EDIT: I feel there's a bit of confusion over what i'm asking. I understand what vectorisation is, I understand that it is a compiler optimisation, and not something you necesarily program in (though aligning the data such that it's contiguous in memory is important). On the grounds of vectorisation, all i wanted to know was whether or not numpy uses it. If i do something like np_array1 * np_array2 does the underlying library call use vectorisation (presuming that dtype is a compatible type).
For the splitting up over the cores, all i mean there, is if i again do something like np_array1 * np_array2, but this time dtype=object: would it divide that work up amongst there cores?
numpy is fast because it performs numeric operations like this in fast compiled C code. In contrast the list operation operates at the interpreted Python level (streamlined as much as possible with Python bytecodes etc).
A numpy array of numeric type stores those numbers in a data buffer. At least in the simple cases this is just a block of bytes that C code can step through efficiently. The array also has shape and strides information that allows multidimensional access.
When you multiply the array by a scalar, it, in effect, calls a C function titled something like 'multiply_array_by_scalar', which does the multiplication in fast compiled code. So this kind of numpy operation is fast (compared to Python list code) regardless of the number of cores or other multi-processing/threading enhancements.

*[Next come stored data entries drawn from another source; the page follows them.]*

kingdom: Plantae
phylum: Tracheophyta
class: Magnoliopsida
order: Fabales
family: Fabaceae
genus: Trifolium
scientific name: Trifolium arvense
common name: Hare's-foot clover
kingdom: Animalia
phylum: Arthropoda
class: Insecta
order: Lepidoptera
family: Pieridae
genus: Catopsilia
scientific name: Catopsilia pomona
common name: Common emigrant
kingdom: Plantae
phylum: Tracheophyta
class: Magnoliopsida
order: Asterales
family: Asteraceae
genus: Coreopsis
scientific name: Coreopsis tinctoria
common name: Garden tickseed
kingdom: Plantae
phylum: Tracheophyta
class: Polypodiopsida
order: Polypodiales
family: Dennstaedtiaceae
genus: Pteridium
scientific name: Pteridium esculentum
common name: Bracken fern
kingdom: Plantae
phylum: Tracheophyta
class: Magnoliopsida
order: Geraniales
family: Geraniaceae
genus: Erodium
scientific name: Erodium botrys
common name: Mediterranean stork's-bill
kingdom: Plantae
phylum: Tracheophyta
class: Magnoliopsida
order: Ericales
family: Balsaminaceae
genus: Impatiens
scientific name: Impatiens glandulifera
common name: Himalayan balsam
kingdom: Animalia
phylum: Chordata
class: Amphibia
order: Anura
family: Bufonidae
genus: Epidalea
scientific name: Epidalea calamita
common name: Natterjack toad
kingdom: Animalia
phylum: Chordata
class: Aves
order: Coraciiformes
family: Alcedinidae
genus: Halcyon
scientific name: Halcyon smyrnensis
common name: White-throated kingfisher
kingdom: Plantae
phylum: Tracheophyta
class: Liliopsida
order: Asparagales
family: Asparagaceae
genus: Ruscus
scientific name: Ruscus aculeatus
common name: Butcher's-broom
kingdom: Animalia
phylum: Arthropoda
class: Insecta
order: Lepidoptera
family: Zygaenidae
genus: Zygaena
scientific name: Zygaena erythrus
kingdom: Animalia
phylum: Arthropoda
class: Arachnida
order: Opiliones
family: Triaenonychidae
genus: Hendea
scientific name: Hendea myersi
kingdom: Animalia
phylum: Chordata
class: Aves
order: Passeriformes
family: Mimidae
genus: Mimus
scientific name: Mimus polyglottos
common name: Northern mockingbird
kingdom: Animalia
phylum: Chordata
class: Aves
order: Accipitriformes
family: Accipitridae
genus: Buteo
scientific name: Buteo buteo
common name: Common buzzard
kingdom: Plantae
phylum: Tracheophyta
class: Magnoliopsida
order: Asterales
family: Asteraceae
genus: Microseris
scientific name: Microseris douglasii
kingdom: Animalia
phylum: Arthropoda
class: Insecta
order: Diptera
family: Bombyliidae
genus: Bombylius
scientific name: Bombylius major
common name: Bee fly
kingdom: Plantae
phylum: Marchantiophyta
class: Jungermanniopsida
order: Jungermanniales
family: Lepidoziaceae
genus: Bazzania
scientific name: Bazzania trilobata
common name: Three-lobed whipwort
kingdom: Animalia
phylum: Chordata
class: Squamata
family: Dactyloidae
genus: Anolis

Arrays of objects do not have any special speed advantage (compared to lists), at least not at this time.
Look at my answer to a question about creating an array of arrays, https://stackoverflow.com/a/28284526/901925
I had to use iteration to initialize the values.
Have you done any time experiments? For example, construct an array, say (1000,2). Use tolist() to create an equivalent list of lists. And make a similar array of objects, with each object being a (2,) array or list (how much work did that take?). Now do something simple like len(x) for each of those sub lists.
#hpaulj provided a good answer to your question. In general, from reading your question it occurred to me that you do not actually understand what "vectorization" does under the hood. This writeup is a pretty decent explanation of vectorization and how it enables faster computations - http://quantess.net/2013/09/30/vectorization-magic-for-your-computations/
With regards to point 1 - Distributing computations across multiple cores, this is not always the case with Numpy. However, there are libraries like numexpr that enable multithreaded, highly efficient Numpy array computations with support for several basic logical and arithmetic operators. Numexpr can be used to turbo charge critical computations when used in conjunction with Numpy as it avoids replicating large arrays in memory for vectorization routines (as is the case for Numpy) and can use all cores on your system to perform computations.